Variations in Ground Motion Amplification in the Los Angeles Basin due to the 2019 M7.1 Ridgecrest Earthquake: Implications for the Long-Period Response of Infrastructure

Abstract

Coherent patterns and large variations in ground shaking amplification were observed in the Los Angeles basin during the 2019 M7.1 Ridgecrest earthquake. In particular, 3 s to 6 s responses showed variations due to shallow basin geological structure that have implications for the response to large earthquakes of mid-rises, high-rises, long-span bridges, and fuel storage tanks, even if epicentral distances are several hundred kilometers.

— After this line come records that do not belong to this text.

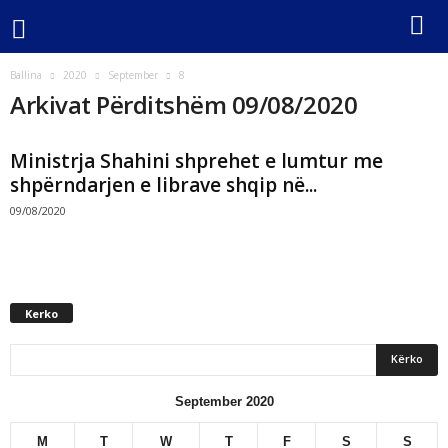
Ballina
2020
September
8
Arkivat Përditshëm 09/08/2020
Ministrja Shahini shprehet e lumtur me
shpërndarjen e librave shqip në...
09/08/2020
Kerko
September 2020
M
T
W
T
F
S
S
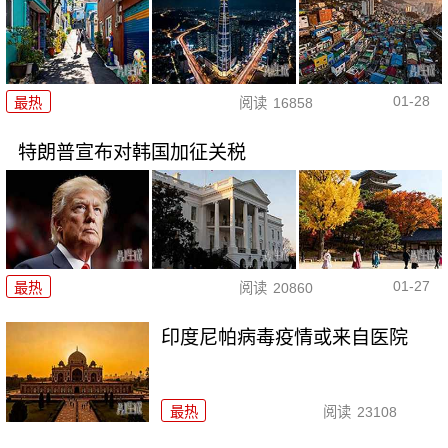
01-28
最热
阅读
16858
特朗普宣布对韩国加征关税
01-27
最热
阅读
20860
印度尼帕病毒疫情或来自医院
最热
阅读
23108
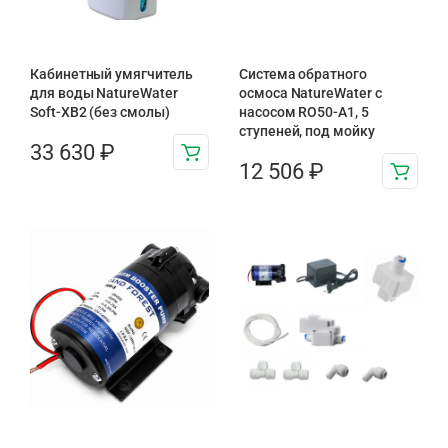
Кабинетный умягчитель
Система обратного
для воды NatureWater
осмоса NatureWater с
Soft-XB2 (без смолы)
насосом RO50-A1, 5
ступеней, под мойку
33 630
₽
12 506
₽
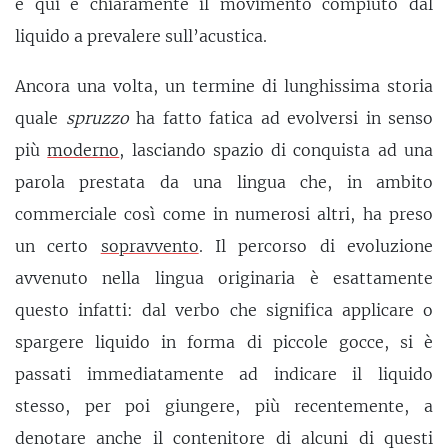
e qui è chiaramente il movimento compiuto dal
liquido a prevalere sull’acustica.
Ancora una volta, un termine di lunghissima storia
quale
spruzzo
ha fatto fatica ad evolversi in senso
più
moderno
, lasciando spazio di conquista ad una
parola prestata da una lingua che, in ambito
commerciale così come in numerosi altri, ha preso
un certo
sopravvento
. Il percorso di evoluzione
avvenuto nella lingua originaria è esattamente
questo infatti: dal verbo che significa applicare o
spargere liquido in forma di piccole gocce, si è
passati immediatamente ad indicare il liquido
stesso, per poi giungere, più recentemente, a
denotare anche il contenitore di alcuni di questi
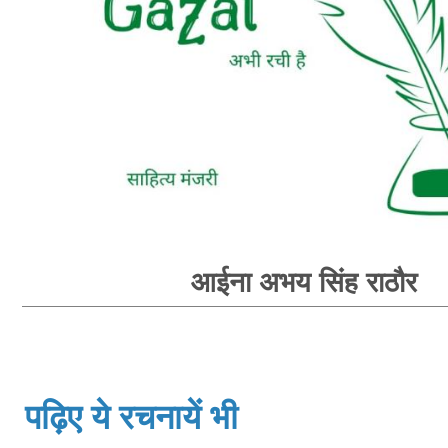
आईना अभय सिंह राठौर
पढ़िए ये रचनायें भी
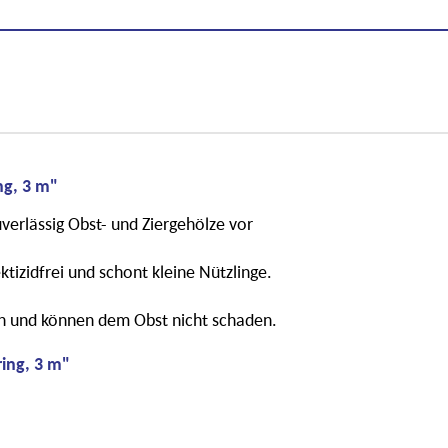
ng, 3 m"
erlässig Obst- und Ziergehölze vor
tizidfrei und schont kleine Nützlinge.
n und können dem Obst nicht schaden.
ing, 3 m"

The Ridgecrest strong-motion data were recorded by seismic stations from the spatially dense Community Seismic Network, the Southern California Seismic Network, and the California Strong Motion Instrumentation Program. The mainshock observations are compared at the same locations with ground motion simulations to examine the regions that experienced the largest shaking, and to investigate the geological sources of large-amplitude shaking. The simulations were computed for the two most commonly-used regional community seismic velocity models, CVM-S4.26.M01 (‘CVM-S’) and CVM-H 15.1.0 (‘CVM-H’). Both observations and simulations are used in dynamic analysis with a finite-element model of an existing high-rise with ~6-second fundamental horizontal periods, located in downtown Los Angeles. The geographical variation in maximum story drift, story-level shear force, and story-level moment values suggest that the excitation of a hypothetical high-rise located in an area characterized by the largest 6-s PSA values could be significantly larger than in a downtown Los Angeles location. Ground motion simulations using the CVM-H velocity model more closely predict the long-period site amplifications in greater Los Angeles, particularly in the south-central San Fernando Valley, than simulations using CVM-S.